The records –
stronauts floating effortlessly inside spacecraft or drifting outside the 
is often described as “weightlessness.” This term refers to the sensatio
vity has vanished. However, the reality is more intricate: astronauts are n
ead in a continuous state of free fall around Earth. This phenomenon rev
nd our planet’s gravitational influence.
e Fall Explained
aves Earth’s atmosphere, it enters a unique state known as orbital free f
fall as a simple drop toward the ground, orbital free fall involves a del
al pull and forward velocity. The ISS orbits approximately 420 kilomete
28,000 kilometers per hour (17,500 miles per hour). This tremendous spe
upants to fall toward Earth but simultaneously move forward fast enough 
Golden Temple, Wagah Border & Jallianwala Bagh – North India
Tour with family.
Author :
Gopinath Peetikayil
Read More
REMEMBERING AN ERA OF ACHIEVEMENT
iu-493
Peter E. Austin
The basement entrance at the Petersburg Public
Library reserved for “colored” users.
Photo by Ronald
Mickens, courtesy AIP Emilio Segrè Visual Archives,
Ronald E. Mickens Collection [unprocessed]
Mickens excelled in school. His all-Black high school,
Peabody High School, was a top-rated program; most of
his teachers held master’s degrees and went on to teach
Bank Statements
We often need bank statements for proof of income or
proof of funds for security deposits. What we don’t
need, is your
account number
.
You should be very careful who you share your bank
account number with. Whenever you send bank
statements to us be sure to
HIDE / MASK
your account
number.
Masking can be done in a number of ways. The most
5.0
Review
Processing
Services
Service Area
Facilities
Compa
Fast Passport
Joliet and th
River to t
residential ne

Brief – Put every line from the records above into a numbered list, leaving out any blank lines.

Finished task –
1. stronauts floating effortlessly inside spacecraft or drifting outside the 
2. is often described as “weightlessness.” This term refers to the sensatio
3. vity has vanished. However, the reality is more intricate: astronauts are n
4. ead in a continuous state of free fall around Earth. This phenomenon rev
5. nd our planet’s gravitational influence.
6. e Fall Explained
7. aves Earth’s atmosphere, it enters a unique state known as orbital free f
8. fall as a simple drop toward the ground, orbital free fall involves a del
9. al pull and forward velocity. The ISS orbits approximately 420 kilomete
10. 28,000 kilometers per hour (17,500 miles per hour). This tremendous spe
11. upants to fall toward Earth but simultaneously move forward fast enough 
12. Golden Temple, Wagah Border & Jallianwala Bagh – North India
13. Tour with family.
14. Author :
15. Gopinath Peetikayil
16. Read More
17. REMEMBERING AN ERA OF ACHIEVEMENT
18. iu-493
19. Peter E. Austin
20. The basement entrance at the Petersburg Public
21. Library reserved for “colored” users.
22. Photo by Ronald
23. Mickens, courtesy AIP Emilio Segrè Visual Archives,
24. Ronald E. Mickens Collection [unprocessed]
25. Mickens excelled in school. His all-Black high school,
26. Peabody High School, was a top-rated program; most of
27. his teachers held master’s degrees and went on to teach
28. Bank Statements
29. We often need bank statements for proof of income or
30. proof of funds for security deposits. What we don’t
31. need, is your
32. account number
33. .
34. You should be very careful who you share your bank
35. account number with. Whenever you send bank
36. statements to us be sure to
37. HIDE / MASK
38. your account
39. number.
40. Masking can be done in a number of ways. The most
41. 5.0
42. Review
43. Processing
44. Services
45. Service Area
46. Facilities
47. Compa
48. Fast Passport
49. Joliet and th
50. River to t
51. residential ne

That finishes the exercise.